Business continuity and disaster recovery

Article
01/11/2024

Disasters can be hardware failures, natural disasters, or software failures. The process of preparing for and recovering from a disaster is called disaster recovery (DR). This article discusses recommended practices to achieve business continuity and disaster recovery (BCDR) for Azure Operator Insights.

BCDR strategies include availability zone redundancy and user-managed recovery.

Control plane

The Azure Operator Insights control plane is resilient both to software errors and failure of an Availability Zone. The ability to create and manage Data Products isn't affected by these failure modes.

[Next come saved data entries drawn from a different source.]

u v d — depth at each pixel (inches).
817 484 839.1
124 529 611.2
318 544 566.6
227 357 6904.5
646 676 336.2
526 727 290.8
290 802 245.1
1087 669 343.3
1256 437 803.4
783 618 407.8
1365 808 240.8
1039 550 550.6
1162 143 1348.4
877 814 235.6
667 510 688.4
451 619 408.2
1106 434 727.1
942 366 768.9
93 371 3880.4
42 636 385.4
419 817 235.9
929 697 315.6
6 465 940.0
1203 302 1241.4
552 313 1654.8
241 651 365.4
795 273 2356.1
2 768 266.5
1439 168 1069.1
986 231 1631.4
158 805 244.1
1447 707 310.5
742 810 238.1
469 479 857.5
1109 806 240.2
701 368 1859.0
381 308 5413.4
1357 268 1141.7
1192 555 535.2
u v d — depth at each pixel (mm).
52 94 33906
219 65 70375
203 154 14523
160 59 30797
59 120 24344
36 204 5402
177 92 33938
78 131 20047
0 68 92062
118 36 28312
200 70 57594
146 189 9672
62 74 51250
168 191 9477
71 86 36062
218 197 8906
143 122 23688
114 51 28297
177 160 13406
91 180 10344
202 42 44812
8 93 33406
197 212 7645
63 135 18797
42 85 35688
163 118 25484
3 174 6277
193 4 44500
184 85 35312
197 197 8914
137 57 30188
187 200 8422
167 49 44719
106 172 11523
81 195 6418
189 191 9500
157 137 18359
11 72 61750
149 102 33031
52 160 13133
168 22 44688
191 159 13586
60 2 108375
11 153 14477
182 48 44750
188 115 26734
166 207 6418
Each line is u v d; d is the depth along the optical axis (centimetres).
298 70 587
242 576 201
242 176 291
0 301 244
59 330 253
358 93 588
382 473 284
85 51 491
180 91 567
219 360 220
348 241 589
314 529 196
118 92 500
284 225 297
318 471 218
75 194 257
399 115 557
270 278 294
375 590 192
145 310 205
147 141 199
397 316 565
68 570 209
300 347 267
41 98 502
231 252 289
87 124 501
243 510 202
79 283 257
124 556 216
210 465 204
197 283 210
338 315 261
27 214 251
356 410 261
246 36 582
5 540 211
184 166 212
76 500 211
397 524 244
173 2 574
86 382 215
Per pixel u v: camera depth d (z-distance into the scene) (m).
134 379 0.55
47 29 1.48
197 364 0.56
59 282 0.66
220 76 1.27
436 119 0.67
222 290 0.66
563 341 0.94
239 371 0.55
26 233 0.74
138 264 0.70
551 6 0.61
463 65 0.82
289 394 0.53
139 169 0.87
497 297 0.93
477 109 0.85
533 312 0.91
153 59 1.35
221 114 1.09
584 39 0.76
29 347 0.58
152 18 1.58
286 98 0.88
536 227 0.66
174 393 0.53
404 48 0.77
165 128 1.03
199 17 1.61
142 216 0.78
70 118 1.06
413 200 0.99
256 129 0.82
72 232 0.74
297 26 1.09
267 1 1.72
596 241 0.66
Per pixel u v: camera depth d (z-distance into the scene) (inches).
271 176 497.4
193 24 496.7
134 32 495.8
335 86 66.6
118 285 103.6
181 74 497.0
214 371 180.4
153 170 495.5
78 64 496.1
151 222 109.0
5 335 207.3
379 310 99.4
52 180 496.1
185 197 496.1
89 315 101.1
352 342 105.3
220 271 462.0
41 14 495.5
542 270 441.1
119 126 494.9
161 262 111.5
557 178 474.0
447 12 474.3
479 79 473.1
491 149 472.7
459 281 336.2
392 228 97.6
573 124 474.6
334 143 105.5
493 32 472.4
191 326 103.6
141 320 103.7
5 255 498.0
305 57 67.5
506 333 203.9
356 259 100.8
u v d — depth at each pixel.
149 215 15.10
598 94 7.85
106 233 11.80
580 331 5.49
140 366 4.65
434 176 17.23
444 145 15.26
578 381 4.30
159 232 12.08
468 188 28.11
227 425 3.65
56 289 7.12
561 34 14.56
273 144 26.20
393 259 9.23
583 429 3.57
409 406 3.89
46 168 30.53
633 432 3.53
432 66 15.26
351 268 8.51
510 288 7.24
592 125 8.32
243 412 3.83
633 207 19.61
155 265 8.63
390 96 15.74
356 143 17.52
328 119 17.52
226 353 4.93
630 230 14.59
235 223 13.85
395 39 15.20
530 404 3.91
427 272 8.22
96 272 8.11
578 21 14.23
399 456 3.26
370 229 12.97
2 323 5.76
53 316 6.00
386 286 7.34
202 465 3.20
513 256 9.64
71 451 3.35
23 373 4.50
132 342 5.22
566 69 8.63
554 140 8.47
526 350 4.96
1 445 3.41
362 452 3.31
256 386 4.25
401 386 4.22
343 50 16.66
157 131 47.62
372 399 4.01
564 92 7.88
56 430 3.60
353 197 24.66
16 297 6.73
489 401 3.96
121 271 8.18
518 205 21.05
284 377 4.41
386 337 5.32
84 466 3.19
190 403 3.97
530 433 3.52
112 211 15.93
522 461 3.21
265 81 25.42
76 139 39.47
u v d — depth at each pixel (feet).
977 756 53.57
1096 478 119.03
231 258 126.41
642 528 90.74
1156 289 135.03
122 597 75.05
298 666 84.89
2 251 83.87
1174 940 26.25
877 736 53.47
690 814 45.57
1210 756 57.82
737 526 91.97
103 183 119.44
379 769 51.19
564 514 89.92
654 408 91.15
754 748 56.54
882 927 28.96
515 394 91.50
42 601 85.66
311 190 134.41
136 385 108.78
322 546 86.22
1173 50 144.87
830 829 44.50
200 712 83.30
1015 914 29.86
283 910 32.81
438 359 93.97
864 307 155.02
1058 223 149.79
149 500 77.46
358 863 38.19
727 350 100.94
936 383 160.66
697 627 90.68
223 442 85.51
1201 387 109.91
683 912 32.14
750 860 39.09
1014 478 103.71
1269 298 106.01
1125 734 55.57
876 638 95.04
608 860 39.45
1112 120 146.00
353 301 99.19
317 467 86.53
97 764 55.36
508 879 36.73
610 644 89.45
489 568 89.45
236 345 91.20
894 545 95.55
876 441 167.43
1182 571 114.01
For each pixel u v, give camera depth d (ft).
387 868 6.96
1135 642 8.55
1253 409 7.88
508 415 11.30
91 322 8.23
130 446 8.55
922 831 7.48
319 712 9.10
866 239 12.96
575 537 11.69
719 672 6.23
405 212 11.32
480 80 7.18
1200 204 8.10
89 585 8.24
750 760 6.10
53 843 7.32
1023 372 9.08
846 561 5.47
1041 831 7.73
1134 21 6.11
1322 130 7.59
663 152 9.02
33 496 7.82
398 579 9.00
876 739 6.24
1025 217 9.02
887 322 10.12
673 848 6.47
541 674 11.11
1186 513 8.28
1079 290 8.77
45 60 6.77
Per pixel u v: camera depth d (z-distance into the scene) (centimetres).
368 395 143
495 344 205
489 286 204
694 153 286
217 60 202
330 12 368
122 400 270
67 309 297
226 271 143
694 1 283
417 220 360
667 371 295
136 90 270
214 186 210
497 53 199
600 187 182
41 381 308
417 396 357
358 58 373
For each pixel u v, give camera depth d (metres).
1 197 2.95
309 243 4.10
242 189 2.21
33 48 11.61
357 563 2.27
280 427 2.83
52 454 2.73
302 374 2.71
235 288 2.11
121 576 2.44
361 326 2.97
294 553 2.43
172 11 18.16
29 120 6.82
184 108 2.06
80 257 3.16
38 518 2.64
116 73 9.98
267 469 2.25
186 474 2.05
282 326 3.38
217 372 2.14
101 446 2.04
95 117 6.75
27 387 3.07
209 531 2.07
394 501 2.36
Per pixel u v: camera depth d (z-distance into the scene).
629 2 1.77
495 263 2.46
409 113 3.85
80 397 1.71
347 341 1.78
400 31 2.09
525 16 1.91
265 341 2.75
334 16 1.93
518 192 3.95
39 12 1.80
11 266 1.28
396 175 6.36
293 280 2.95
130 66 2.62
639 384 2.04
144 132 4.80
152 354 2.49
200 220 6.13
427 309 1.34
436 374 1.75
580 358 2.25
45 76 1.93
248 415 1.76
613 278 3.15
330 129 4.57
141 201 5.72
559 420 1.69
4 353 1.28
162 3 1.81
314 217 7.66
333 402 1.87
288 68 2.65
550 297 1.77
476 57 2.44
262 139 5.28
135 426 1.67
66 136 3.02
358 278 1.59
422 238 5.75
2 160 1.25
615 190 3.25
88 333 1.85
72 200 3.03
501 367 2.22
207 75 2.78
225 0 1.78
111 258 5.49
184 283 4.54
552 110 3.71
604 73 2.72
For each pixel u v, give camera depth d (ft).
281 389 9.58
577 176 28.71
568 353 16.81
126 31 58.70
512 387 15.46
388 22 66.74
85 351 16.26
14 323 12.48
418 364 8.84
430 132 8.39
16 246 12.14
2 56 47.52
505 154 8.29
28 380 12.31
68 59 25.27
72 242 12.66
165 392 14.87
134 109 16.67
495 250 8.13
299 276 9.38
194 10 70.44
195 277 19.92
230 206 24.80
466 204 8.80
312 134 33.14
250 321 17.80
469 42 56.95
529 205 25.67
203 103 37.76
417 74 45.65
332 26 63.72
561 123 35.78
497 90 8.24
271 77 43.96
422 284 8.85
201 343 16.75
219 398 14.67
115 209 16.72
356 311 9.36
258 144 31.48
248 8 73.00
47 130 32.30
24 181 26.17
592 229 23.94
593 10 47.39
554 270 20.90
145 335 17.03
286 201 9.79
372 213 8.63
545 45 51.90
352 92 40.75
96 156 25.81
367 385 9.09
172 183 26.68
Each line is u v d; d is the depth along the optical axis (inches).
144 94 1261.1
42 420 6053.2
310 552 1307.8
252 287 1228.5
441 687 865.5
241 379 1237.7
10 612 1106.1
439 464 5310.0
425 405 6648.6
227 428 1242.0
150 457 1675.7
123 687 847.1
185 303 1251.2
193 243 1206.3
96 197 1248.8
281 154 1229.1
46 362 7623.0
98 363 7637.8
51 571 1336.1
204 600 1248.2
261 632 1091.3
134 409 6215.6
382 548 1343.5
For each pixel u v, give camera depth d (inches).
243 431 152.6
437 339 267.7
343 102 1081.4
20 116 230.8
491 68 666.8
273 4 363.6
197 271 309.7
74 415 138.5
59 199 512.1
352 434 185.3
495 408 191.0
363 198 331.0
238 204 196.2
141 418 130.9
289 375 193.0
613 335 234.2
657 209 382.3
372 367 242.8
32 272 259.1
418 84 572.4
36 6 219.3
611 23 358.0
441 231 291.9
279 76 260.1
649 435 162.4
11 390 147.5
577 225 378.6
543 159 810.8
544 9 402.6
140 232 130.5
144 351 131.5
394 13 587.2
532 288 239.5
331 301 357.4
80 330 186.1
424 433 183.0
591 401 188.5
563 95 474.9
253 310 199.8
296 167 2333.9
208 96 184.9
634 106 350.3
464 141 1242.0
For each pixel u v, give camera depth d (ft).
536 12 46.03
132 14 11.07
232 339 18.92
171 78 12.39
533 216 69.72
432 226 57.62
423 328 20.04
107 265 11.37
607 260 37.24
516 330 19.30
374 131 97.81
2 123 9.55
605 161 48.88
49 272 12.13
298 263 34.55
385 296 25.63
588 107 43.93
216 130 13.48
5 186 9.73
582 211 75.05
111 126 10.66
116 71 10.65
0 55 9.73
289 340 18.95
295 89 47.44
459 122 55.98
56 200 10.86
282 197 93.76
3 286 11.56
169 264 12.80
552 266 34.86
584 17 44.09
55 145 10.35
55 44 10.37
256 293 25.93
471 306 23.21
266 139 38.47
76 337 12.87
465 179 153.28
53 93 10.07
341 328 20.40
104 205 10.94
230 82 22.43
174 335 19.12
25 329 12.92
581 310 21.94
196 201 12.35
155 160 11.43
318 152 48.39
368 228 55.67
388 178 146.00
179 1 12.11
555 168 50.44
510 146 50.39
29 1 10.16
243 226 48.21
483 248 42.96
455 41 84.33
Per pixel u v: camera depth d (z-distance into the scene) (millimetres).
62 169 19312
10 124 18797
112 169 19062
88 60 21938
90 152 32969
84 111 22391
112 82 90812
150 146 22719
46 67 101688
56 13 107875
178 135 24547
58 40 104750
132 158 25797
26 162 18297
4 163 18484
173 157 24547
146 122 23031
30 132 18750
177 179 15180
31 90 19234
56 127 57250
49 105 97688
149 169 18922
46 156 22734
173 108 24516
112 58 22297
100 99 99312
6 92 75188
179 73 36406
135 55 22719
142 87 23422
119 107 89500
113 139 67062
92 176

The control plane isn't regionally redundant. During an outage in an Azure region, you can't create new Data Products in that region or access/manage existing ones. Once the region recovers from the outage, you can access and manage existing Data Products again.

Data plane

Data Products are resilient to software or hardware failures. For example, if a software bug causes the service to crash, or a hardware failure causes the compute resources for enrichment queries to be lost, service automatically recovers. The only impact is a slight delay in newly ingested data becoming available in the Data Product's storage endpoint and in the KQL consumption URL.

Zone redundancy

Data Products don't support zone redundancy. When an availability zone fails, the Data Product's ingestion, blob/DFS and KQL/SQL APIs are all unavailable, and dashboards don't work. Transformation of already-ingested data is paused. No previously ingested data is lost. Processing resumes when the availability zone recovers.

What happens to data that was generated during the availability zone outage depends on the behavior of the ingestion agent:

If the ingestion agent buffers data and resends it when the availability zone recovers, data isn't lost. Azure Operator Insights might take some time to work through its transformation backlog.
Otherwise, data is lost.

Disaster recovery

Azure Operator Insights has no innate region redundancy. Regional outages affect Data Products in the same way as availability zone failures. We have recommendations and features to support customers that want to be able to handle failure of an entire Azure region.

User-managed redundancy

For maximal redundancy, you can deploy Data Products in an active-active mode. Deploy a second Data Product in a backup Azure region of your choice, and configure your ingestion agents to fork data to both Data Products simultaneously. The backup Data Product is unaffected by the failure of the primary region. During a regional outage, look at dashboards that use the backup Data Product as the data source. This architecture doubles the cost of the solution.

Alternatively, you could use an active-passive mode. Deploy a second Data Product in a backup Azure region, and configure your ingestion agents to send to the primary Data Product. During a regional outage, reconfigure your ingestion agents to send data to the backup Data Product during a region outage. This architecture gives full access to data created during the outage (starting from the time where you reconfigure the ingestion agents), but during the outage you don't have access to data ingested before that time. This architecture requires a small infrastructure charge for the second Data Product, but no additional data processing charges.